*To do*:
The answer must consist only of the lines from the line with "right eye: (161, 124)" to the line with "right knee: (42, 247)", both included, exactly as they stand below.

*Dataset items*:
■ ■ ■

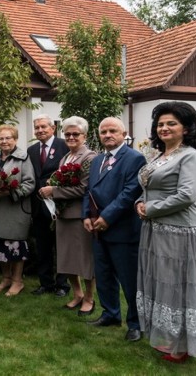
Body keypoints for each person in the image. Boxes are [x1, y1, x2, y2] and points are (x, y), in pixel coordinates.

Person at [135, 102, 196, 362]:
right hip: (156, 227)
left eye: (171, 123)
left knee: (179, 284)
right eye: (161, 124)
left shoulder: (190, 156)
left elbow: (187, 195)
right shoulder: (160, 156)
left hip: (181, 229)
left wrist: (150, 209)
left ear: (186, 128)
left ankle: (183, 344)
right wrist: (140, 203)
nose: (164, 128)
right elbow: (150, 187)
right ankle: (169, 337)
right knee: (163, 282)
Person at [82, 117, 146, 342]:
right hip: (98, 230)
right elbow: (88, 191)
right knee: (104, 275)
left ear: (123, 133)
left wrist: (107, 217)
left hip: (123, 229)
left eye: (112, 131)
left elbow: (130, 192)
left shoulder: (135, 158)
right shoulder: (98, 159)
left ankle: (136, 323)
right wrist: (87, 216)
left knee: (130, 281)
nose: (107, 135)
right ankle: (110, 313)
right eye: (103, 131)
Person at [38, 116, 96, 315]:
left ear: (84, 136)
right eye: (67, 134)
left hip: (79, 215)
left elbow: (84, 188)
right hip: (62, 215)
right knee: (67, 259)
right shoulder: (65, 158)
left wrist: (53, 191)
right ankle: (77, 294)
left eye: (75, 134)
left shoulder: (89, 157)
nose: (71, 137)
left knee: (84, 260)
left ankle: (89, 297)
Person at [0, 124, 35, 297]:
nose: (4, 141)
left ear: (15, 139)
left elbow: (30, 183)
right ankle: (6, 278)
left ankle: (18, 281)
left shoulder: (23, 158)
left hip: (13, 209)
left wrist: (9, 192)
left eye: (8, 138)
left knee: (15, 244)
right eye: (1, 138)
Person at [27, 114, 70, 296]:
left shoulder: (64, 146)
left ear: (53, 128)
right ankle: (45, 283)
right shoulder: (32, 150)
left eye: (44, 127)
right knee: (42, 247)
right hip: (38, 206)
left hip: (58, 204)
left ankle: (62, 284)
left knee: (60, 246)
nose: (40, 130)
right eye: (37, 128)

■ ■ ■

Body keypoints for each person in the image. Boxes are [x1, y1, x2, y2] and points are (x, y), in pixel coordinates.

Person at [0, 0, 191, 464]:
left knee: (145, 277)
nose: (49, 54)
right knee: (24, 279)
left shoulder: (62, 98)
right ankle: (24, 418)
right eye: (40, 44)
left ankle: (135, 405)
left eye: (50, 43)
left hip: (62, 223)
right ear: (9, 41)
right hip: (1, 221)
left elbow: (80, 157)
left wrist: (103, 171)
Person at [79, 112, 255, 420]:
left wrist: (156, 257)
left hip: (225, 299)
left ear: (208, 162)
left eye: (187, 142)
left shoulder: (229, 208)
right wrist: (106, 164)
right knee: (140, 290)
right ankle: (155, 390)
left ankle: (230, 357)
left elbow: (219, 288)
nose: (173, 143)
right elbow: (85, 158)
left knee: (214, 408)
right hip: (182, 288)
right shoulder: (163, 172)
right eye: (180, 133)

■ ■ ■

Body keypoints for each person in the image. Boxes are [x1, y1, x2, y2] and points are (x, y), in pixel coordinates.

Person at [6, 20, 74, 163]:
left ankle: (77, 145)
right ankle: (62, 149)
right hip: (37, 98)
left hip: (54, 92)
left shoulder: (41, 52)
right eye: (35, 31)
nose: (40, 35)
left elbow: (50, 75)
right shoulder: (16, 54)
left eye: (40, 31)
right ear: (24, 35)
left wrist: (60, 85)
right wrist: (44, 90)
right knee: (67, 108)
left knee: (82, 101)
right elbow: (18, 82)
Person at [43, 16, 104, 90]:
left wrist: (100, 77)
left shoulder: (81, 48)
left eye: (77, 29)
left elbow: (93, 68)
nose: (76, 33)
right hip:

■ ■ ■

*Answer for this exercise*:
right eye: (161, 124)
left shoulder: (190, 156)
left elbow: (187, 195)
right shoulder: (160, 156)
left hip: (181, 229)
left wrist: (150, 209)
left ear: (186, 128)
left ankle: (183, 344)
right wrist: (140, 203)
nose: (164, 128)
right elbow: (150, 187)
right ankle: (169, 337)
right knee: (163, 282)
Person at [82, 117, 146, 342]:
right hip: (98, 230)
right elbow: (88, 191)
right knee: (104, 275)
left ear: (123, 133)
left wrist: (107, 217)
left hip: (123, 229)
left eye: (112, 131)
left elbow: (130, 192)
left shoulder: (135, 158)
right shoulder: (98, 159)
left ankle: (136, 323)
right wrist: (87, 216)
left knee: (130, 281)
nose: (107, 135)
right ankle: (110, 313)
right eye: (103, 131)
Person at [38, 116, 96, 315]:
left ear: (84, 136)
right eye: (67, 134)
left hip: (79, 215)
left elbow: (84, 188)
right hip: (62, 215)
right knee: (67, 259)
right shoulder: (65, 158)
left wrist: (53, 191)
right ankle: (77, 294)
left eye: (75, 134)
left shoulder: (89, 157)
nose: (71, 137)
left knee: (84, 260)
left ankle: (89, 297)
Person at [0, 124, 35, 297]:
nose: (4, 141)
left ear: (15, 139)
left elbow: (30, 183)
right ankle: (6, 278)
left ankle: (18, 281)
left shoulder: (23, 158)
left hip: (13, 209)
left wrist: (9, 192)
left eye: (8, 138)
left knee: (15, 244)
right eye: (1, 138)
Person at [27, 114, 70, 296]:
left shoulder: (64, 146)
left ear: (53, 128)
right ankle: (45, 283)
right shoulder: (32, 150)
left eye: (44, 127)
right knee: (42, 247)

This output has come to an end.